I think the content management problem is a big one for Gatsby. Until there's a good (probably included) solution for this I can't imagine the long tail of agencies building marketing sites for mid-tier companies will jump on board. Third party CMSs are great but they're usually an extra load of setup (and another thing to break during upgrades down the line) and usually another monthly bill for the client.

This is obviously a difficult challenge for a framework designed to run without a server or database. One possible solution could be a (probably paid) product offering from Gatsby Inc (the company rather than the OSS project) that adds CMS functionality on top for those who need it and want an "integrated" solution. Gatsby Inc are already experimenting with associated products like Gatsby Preview so this isn't entirely unfeasible.

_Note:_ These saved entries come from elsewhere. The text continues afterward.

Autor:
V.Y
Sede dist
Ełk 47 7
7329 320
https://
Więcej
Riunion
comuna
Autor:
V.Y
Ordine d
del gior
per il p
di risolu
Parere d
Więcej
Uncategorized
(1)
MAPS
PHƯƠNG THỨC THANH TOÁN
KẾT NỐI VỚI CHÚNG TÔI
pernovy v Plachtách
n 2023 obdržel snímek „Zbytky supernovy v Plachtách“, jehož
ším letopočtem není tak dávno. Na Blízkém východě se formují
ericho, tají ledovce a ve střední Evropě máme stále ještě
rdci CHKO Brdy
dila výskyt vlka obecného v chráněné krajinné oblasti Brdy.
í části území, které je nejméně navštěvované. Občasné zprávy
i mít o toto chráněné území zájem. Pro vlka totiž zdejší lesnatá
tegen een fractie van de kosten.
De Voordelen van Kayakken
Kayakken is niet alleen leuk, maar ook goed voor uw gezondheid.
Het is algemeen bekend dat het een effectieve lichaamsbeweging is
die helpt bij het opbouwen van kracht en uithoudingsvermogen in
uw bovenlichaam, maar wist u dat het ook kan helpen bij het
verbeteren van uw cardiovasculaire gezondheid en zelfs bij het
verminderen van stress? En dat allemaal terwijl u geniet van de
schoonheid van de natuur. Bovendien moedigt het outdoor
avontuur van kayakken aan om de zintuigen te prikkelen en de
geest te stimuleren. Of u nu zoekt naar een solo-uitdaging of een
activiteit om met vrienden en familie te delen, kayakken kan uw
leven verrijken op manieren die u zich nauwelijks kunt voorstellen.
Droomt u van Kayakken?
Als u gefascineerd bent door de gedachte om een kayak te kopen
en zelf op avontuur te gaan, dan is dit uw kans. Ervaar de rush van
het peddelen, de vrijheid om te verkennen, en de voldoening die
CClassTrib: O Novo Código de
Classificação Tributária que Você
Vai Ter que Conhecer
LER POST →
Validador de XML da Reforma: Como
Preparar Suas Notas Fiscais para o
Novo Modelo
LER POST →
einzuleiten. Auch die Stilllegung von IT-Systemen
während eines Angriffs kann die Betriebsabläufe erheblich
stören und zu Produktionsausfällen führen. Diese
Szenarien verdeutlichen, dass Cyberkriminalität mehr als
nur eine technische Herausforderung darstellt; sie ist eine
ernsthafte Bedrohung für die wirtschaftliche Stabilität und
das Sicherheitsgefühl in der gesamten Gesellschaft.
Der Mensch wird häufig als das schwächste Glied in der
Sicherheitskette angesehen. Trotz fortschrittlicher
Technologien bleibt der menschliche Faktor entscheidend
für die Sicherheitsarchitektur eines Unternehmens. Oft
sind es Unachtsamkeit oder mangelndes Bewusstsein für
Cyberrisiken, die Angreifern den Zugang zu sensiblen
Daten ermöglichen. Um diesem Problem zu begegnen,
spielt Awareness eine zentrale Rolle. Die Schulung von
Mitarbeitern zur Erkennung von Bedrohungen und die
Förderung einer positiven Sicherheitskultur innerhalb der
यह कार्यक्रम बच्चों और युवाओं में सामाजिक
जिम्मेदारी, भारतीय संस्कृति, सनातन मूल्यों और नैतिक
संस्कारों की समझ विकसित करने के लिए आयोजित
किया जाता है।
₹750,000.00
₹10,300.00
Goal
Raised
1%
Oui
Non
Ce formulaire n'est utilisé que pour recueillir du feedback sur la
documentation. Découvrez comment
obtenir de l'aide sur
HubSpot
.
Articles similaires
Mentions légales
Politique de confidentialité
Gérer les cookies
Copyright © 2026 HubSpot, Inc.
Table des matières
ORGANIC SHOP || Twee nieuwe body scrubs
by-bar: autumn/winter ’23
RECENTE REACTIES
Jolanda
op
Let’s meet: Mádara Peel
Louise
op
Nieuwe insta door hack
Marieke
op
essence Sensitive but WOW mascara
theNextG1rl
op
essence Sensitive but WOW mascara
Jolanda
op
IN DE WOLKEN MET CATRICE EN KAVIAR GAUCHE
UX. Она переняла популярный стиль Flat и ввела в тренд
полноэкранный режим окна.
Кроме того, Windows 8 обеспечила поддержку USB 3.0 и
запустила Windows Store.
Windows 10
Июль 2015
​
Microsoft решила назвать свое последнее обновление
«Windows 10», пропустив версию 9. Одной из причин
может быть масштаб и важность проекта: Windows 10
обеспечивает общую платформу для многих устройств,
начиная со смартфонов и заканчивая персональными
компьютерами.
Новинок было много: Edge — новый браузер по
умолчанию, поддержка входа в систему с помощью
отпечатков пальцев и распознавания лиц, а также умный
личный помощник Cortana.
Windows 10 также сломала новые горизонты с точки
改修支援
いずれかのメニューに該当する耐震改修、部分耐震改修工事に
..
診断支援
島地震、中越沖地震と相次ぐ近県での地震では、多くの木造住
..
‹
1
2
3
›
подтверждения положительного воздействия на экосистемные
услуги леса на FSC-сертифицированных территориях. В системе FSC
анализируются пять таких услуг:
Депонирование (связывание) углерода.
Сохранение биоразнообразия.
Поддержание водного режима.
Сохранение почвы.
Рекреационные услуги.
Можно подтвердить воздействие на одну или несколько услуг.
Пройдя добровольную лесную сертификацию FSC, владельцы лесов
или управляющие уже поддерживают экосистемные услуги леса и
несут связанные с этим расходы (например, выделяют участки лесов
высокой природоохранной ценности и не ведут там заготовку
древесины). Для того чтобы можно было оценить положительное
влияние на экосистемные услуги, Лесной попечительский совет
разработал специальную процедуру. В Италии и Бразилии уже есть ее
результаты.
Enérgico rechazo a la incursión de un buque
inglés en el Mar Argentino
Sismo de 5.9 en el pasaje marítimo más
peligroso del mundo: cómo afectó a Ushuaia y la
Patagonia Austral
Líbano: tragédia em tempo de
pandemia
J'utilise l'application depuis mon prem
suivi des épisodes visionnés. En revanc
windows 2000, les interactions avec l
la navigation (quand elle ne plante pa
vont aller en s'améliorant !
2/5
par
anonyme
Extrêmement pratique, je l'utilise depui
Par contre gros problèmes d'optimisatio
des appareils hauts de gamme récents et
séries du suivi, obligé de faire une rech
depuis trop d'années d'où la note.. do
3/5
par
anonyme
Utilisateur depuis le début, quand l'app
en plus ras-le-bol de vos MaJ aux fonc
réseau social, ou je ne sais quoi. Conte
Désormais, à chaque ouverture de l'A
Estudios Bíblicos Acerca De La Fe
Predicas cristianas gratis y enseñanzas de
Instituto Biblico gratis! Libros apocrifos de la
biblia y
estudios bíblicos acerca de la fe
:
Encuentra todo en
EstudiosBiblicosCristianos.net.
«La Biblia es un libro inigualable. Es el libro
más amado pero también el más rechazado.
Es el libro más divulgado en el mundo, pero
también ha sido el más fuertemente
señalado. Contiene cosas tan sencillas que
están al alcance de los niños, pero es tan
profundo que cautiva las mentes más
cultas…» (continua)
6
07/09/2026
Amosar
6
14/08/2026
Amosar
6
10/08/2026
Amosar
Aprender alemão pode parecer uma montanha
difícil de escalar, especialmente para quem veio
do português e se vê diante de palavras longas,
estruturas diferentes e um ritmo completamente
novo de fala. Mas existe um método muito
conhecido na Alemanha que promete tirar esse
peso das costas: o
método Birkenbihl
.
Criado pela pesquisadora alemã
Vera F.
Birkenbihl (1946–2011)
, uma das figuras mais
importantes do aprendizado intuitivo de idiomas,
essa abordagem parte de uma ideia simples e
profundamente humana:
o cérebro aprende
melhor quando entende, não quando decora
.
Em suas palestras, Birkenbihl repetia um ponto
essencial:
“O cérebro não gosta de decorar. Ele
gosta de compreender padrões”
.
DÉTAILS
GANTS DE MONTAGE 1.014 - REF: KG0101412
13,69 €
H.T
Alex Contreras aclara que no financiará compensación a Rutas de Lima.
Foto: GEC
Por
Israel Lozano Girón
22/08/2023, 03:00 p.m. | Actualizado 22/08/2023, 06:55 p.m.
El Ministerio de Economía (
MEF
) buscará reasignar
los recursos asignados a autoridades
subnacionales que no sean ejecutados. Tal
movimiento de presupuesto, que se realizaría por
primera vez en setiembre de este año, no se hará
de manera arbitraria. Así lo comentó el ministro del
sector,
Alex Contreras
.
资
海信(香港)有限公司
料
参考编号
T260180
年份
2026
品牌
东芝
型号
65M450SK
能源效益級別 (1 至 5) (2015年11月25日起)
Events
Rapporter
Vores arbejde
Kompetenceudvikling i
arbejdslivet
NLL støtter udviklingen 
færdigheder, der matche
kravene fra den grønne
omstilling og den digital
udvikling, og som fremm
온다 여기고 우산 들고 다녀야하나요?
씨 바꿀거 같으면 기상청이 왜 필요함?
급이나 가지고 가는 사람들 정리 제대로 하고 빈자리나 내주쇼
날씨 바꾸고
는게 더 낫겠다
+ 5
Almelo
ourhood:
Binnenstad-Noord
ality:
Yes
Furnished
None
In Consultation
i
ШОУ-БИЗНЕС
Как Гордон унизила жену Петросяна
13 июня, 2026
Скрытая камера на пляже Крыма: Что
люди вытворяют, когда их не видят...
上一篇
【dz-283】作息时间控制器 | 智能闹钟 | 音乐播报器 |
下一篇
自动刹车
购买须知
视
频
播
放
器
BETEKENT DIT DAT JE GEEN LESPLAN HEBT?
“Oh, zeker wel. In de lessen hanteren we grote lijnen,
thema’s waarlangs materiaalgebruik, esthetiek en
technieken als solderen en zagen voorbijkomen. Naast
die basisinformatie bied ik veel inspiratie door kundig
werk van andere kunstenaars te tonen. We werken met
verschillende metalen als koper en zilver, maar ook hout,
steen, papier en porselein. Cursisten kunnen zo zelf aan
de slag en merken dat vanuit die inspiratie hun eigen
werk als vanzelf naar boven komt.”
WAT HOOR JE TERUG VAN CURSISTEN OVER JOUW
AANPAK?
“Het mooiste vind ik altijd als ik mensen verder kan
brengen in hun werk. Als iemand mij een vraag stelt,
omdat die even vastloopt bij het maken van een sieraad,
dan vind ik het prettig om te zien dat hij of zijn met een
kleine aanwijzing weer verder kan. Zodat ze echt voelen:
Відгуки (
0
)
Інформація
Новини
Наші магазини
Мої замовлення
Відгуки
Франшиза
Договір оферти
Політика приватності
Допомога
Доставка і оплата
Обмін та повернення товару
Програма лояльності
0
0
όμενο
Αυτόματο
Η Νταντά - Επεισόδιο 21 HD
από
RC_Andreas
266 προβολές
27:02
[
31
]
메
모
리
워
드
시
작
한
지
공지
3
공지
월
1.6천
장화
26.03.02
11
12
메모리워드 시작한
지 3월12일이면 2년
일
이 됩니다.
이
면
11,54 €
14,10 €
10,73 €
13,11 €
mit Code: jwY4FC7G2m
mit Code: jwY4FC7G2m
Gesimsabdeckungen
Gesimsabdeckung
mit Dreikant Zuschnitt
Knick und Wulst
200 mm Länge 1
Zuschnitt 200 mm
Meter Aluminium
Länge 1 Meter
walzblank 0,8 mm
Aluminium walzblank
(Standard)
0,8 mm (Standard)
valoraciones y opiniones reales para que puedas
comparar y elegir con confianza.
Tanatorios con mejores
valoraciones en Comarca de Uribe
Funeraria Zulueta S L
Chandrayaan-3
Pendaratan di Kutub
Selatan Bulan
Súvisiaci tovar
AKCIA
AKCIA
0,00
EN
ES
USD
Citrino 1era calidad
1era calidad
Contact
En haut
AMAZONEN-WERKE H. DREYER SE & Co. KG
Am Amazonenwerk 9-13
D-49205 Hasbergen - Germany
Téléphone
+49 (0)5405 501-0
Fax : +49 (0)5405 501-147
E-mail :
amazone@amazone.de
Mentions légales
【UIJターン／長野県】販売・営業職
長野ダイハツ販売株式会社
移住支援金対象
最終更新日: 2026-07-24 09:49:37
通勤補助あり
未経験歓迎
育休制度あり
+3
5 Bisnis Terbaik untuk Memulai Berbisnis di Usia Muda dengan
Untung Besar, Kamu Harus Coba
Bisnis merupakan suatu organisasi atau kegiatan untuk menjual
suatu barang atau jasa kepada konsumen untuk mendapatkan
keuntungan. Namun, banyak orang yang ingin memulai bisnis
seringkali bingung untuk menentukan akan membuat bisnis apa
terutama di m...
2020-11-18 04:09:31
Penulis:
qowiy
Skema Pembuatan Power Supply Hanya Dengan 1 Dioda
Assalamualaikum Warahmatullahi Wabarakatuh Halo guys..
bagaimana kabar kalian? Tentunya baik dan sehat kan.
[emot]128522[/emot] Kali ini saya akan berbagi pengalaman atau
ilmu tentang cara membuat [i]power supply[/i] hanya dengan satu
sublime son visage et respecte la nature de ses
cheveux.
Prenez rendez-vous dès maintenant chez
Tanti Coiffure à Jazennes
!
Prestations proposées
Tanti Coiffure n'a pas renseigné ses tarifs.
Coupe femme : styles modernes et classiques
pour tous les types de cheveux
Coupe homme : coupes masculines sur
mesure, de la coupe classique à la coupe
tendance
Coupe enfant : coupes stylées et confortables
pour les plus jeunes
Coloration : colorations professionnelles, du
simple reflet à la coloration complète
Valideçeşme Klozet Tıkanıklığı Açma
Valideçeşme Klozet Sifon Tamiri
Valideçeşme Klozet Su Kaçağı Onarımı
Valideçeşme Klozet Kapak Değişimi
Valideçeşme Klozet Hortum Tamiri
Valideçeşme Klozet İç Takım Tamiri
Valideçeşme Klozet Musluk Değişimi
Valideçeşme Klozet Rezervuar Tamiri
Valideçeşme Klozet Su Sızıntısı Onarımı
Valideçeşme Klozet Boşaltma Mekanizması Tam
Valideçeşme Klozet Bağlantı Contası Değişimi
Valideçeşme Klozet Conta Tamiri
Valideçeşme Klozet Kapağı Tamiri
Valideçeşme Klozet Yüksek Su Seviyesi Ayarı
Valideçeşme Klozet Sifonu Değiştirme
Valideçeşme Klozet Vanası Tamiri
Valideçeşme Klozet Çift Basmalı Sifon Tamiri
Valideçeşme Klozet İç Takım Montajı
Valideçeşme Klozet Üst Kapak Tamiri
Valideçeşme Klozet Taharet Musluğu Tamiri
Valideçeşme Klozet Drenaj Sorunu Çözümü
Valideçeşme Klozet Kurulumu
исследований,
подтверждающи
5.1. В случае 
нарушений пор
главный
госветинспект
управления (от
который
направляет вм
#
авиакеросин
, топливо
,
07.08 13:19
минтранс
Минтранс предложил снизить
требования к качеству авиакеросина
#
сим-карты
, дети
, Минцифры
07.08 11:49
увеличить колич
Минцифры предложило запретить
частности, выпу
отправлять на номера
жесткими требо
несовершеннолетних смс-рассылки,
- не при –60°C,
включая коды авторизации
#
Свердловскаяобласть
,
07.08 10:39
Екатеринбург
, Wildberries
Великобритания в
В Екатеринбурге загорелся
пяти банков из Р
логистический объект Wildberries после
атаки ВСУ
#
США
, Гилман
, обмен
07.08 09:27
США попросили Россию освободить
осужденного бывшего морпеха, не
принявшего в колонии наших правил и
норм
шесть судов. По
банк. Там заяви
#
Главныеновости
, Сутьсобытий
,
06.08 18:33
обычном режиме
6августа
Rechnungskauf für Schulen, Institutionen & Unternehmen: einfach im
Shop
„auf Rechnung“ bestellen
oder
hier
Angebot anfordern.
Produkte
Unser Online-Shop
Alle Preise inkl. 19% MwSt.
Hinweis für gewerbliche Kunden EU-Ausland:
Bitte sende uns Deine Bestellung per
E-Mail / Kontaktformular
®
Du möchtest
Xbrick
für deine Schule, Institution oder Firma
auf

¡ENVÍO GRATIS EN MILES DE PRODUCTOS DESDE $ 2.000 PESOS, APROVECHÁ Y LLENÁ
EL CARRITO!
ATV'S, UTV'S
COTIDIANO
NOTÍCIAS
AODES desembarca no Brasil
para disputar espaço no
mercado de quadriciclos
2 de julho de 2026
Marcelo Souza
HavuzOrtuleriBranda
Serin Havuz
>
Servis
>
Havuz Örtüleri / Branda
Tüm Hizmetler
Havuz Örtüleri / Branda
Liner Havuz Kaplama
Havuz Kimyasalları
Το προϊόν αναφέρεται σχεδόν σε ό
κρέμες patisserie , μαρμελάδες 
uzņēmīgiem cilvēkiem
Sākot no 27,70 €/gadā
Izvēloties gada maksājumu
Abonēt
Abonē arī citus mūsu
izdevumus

This is related to content management—if you want people to be able to update the site you need to be able to authenticate users. Without a server this is pretty difficult. Again there are third-party solutions like Authy and Netlify Identity but this won't work for everyone.


There are still huge numbers of developers out there comfortable with their WordPress LAMP stack. If they're happy and productive then that's great, but Gatsby needs to find a way to reach them and communicate that there could be something even better. Gatsby also needs to win mindshare amongst clients, as there's not much an agency can do if a business insists on a WordPress site because that's what they know.

Final thoughts

I love creating Gatsby sites as a developer, and I love browsing Gatsby sites as a user (you can usually tell it's a Gatsby site when everything is loading instantly). I've built WordPress sites in the past and I have a lot of love for what it's done for the web and open source, but I think the time has come for a new default that really pushes the web forward.